WHAT THIS TASK INVOLVES: The records below are to be copied word for word, with every picture left out.
▬▬▬
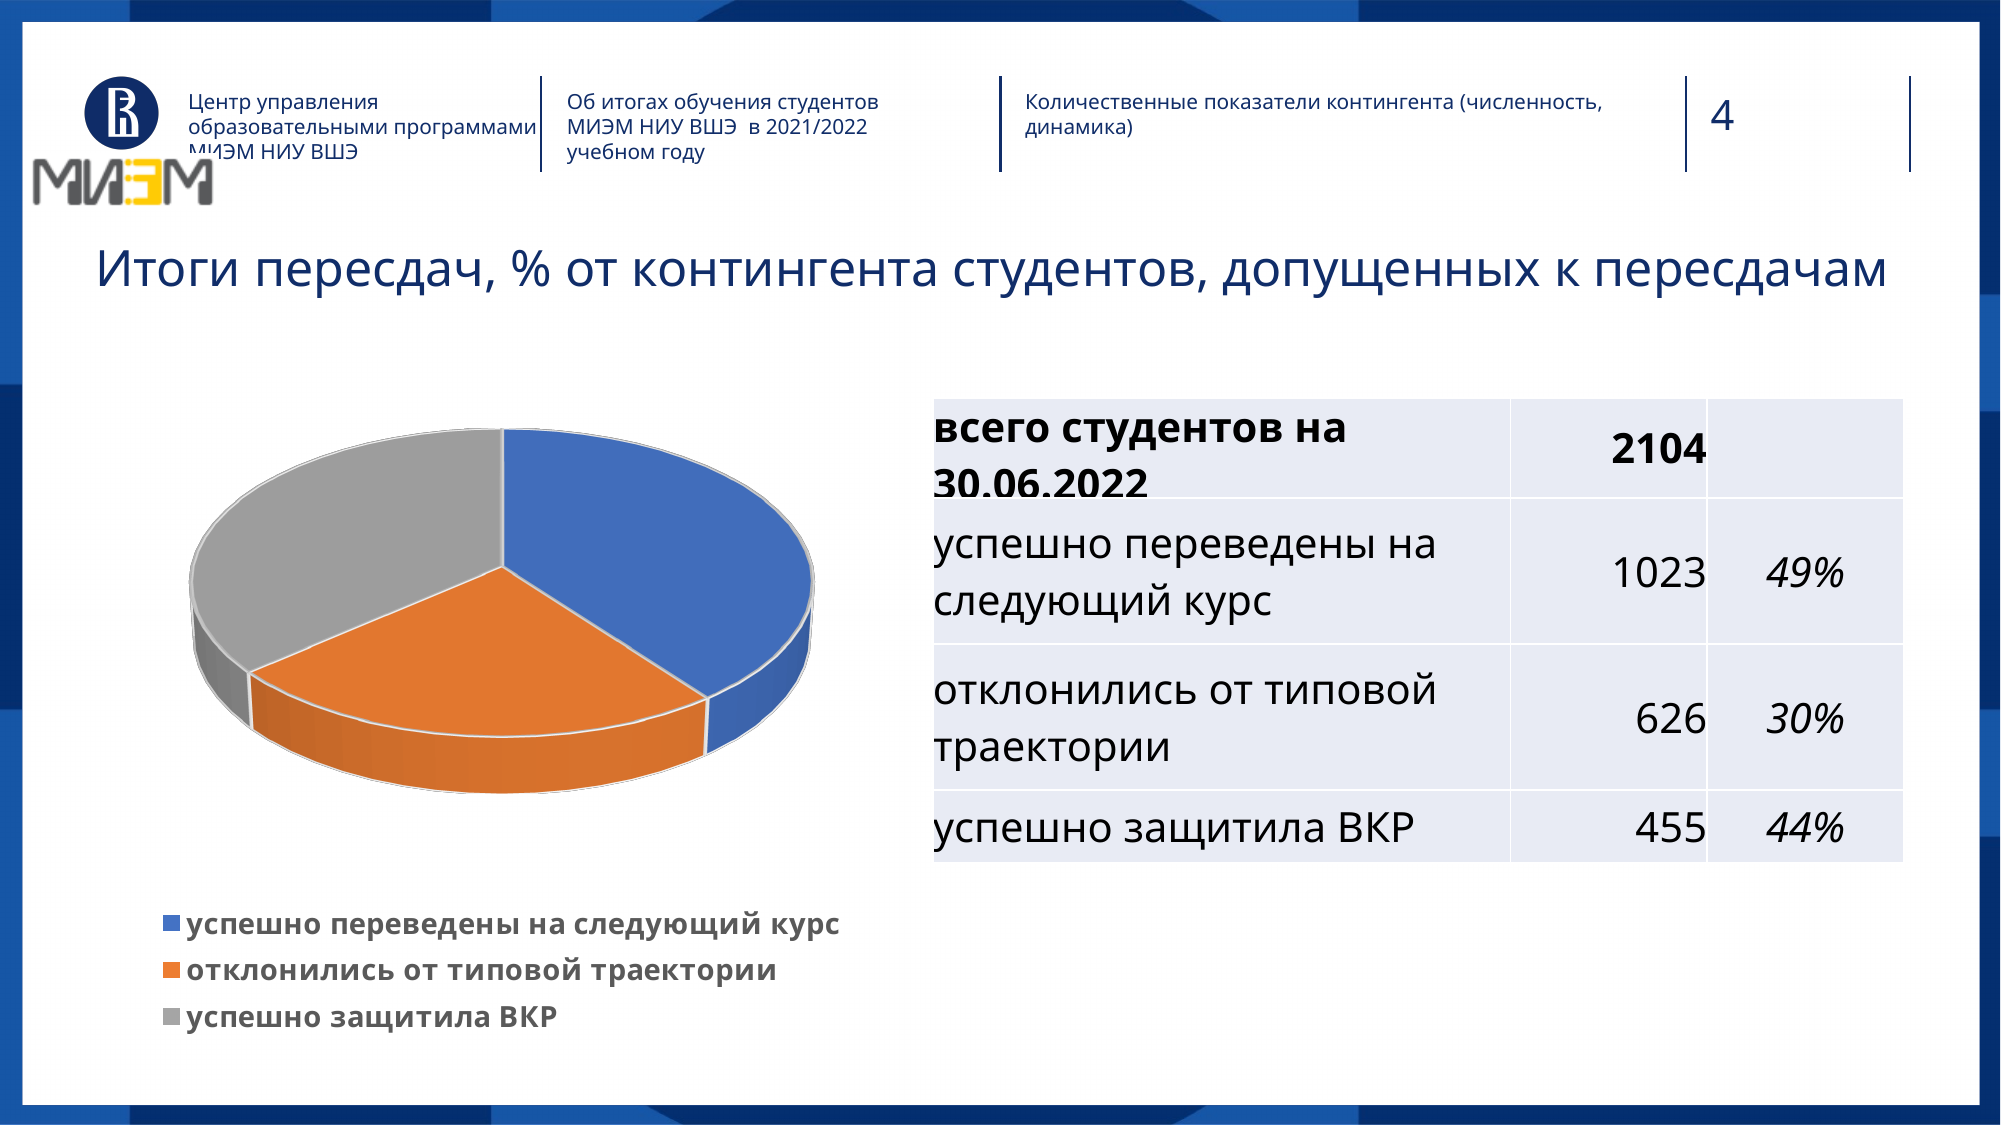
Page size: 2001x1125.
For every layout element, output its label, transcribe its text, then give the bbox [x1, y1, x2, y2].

table_cell успешно защитила ВКР [934, 791, 1510, 862]
table_header [1708, 399, 1903, 497]
table_cell 455 [1511, 791, 1706, 862]
text_box 4 [1695, 81, 1806, 154]
table_header 2104 [1511, 399, 1706, 497]
table_header всего студентов на 30.06.2022 [934, 399, 1510, 497]
table_cell 49% [1708, 499, 1903, 643]
text_box Центр управления образовательными программами МИЭМ НИУ ВШЭ [217, 81, 541, 172]
picture [0, 0, 2001, 1125]
table_cell 1023 [1511, 499, 1706, 643]
chart [141, 336, 863, 1043]
table_cell отклонились от типовой траектории [934, 645, 1510, 789]
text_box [27, 76, 217, 210]
table_cell успешно переведены на следующий курс [934, 499, 1510, 643]
table_cell 44% [1708, 791, 1903, 862]
text_box Об итогах обучения студентов МИЭМ НИУ ВШЭ в 2021/2022 учебном году [552, 81, 937, 172]
text_box Количественные показатели контингента (численность, динамика) [1010, 81, 1661, 147]
table_cell 30% [1708, 645, 1903, 789]
text_box Итоги пересдач, % от контингента студентов, допущенных к пересдачам [80, 229, 1911, 304]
▬▬▬
RESPONSE AREA:
Page size: 2001x1125.
For every layout element, output its label, transcribe its text, then give the bbox [x1, y1, x2, y2].

table_cell успешно защитила ВКР [934, 791, 1510, 862]
table_header [1708, 399, 1903, 497]
table_cell 455 [1511, 791, 1706, 862]
text_box 4 [1695, 81, 1806, 154]
table_header 2104 [1511, 399, 1706, 497]
table_header всего студентов на 30.06.2022 [934, 399, 1510, 497]
table_cell 49% [1708, 499, 1903, 643]
text_box Центр управления образовательными программами МИЭМ НИУ ВШЭ [217, 81, 541, 172]
picture [0, 0, 2001, 1125]
table_cell 1023 [1511, 499, 1706, 643]
chart [141, 336, 863, 1043]
table_cell отклонились от типовой траектории [934, 645, 1510, 789]
text_box [27, 76, 217, 210]
table_cell успешно переведены на следующий курс [934, 499, 1510, 643]
table_cell 44% [1708, 791, 1903, 862]
text_box Об итогах обучения студентов МИЭМ НИУ ВШЭ в 2021/2022 учебном году [552, 81, 937, 172]
text_box Количественные показатели контингента (численность, динамика) [1010, 81, 1661, 147]
table_cell 30% [1708, 645, 1903, 789]
text_box Итоги пересдач, % от контингента студентов, допущенных к пересдачам [80, 229, 1911, 304]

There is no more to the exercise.